10 Weeks down, 4 to go. DANCE WITH ME!
Kittens (RSR, 5-5) at Clipboard (SKC, 2-8)
Oh shit, you mean to tell me that RSR has been on some sort
of win streak since pulling a killer bait and switch on S.Nerd?!?! This three
game swing has been enough to turn him into a real contender in the NFC. Now
SKC has to go up against Tom Brady and DeMarco Murray without the help of
DrooBweez or his stellar safety tandem. The one thing Skelly has going for him
is his new home in South Dallas. While drinking non-alcoholic beer in the Park
Cities might be humiliating, in the OC it’s just another personality quirk
designed to grab attention of other hipsters. So congrats, SKC, you’re going to
fit right in.
Hangover (MMB, 4-6) at Repeat (ADL, 6-4)
These two gents have been residents of the WASP hamlet of
Highland Park for a combined 50 years. Yet somehow in that time neither one has
won a Cy Young award, been drafted to the NFL, or even tried to kill Ronald
Reagan. Fact is, private school makes you soft. Good thing we have Twin with
enough testosterone and public school street smarts to make up for the rest of
us. Speaking of testosterone, y’all see Blipster-in-Chief Von Miller lay the
smackdown on El Sanchez? ADL now takes a 30-point lead going into the weekend
while MMB and the entire Giants offense will have to fight their way back in
primetime Sunday night.
Raditude (JBF, 4-6) at Ninja Vanish (BEN, 10-0)

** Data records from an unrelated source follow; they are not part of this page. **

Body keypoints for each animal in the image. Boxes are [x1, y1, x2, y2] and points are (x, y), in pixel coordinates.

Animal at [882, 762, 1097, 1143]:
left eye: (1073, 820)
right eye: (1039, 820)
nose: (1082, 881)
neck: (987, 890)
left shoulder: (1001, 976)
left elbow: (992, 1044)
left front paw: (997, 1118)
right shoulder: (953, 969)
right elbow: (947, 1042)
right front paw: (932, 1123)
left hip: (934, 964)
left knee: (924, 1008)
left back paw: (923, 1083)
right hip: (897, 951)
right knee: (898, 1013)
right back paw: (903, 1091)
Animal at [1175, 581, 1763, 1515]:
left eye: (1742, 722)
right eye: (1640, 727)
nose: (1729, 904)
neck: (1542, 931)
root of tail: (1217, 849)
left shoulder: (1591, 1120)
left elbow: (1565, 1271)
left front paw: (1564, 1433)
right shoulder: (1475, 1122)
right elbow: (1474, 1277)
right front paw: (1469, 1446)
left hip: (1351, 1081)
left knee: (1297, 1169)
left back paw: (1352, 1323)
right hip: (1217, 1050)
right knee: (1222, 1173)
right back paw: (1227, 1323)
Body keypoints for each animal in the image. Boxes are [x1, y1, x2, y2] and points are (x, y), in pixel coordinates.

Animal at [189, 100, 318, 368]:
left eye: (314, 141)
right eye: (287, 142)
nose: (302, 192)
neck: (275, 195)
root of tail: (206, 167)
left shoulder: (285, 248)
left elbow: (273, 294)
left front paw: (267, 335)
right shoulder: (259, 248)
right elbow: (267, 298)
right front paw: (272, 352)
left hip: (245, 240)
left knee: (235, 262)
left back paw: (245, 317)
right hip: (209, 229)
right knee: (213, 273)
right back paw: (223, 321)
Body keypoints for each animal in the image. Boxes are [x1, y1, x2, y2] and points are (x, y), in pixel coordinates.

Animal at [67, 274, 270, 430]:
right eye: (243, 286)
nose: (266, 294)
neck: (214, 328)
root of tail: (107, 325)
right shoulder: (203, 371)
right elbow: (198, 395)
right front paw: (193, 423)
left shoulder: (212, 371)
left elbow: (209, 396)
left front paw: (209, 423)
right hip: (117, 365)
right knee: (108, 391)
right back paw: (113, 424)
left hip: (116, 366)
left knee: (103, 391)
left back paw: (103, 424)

Aaron Rodgers gets a scrimmage at home against Tampa Bay
this week in his continued domination of both the NFL and CABC. His worst game
of the season came back in Week 3 when he had a disappointing outing against
Chicago, turning in only 3 touchdowns for 26 points. Quelle disgrace! After running some numbers, had GMF not
JaMarcused the first overall pick and taken Rodgers, he could be sitting at 6-4
right now fighting for a coveted AFC playoff spot. But instead, Professor Black
has rattled off 10 wins in a row and expects to continue this run through the
final weeks of the season. But guess what, Barryville sucks old car tires and
so does Martin Luther Ki--no…He does not suck old car tires, he was one of the
greatest men in history. I’m sorry. Sometimes I get competitive.
Bye Week (RER, 4-6) at Airboats (ARB, 7-3)
After rattling off four wins in weeks 4-7, RER has
sandwiched them with another three losses. With the rest of their season on the
road, the Bye Weeks have an uphill battle to snag the second AFC playoff spot.
Rookies Cam Newton and Chris Ponder face off as the A1 players on each team,
with Bradford and Ryan bringing up the rear. Even with ARB coming in as the
15-point favorite, expect this matchup to be closer than predicted.
Baiters (SKR, 5-5) at Tit Gypsies (GMF, 3-7)
Carson Palmer’s stat line of 5 TDs, 7 INTs, and 42 points has actually been enough to keep SNerd in the NFC conversation. In fact his forced benching of Adrian Peterson week 7 to give him the season sweep over the Kittens could be key to clinching a spot in the playoffs. The Tit Gypsies are in serious trouble at the moment. Even with the Amish Rifle 1:2 TD to INT ratio the past few weeks hasn’t been enough to increase the workload on Fred Jackson. Even Victor Cruz could see a diminished role should the Giants have other healthy receiving options. The fact is, there are two players who can save GMF from 2100 alcohol-free calories: Dan Bailey and Patrick Willis who combined give the Tit Gypsies almost 20 points every week.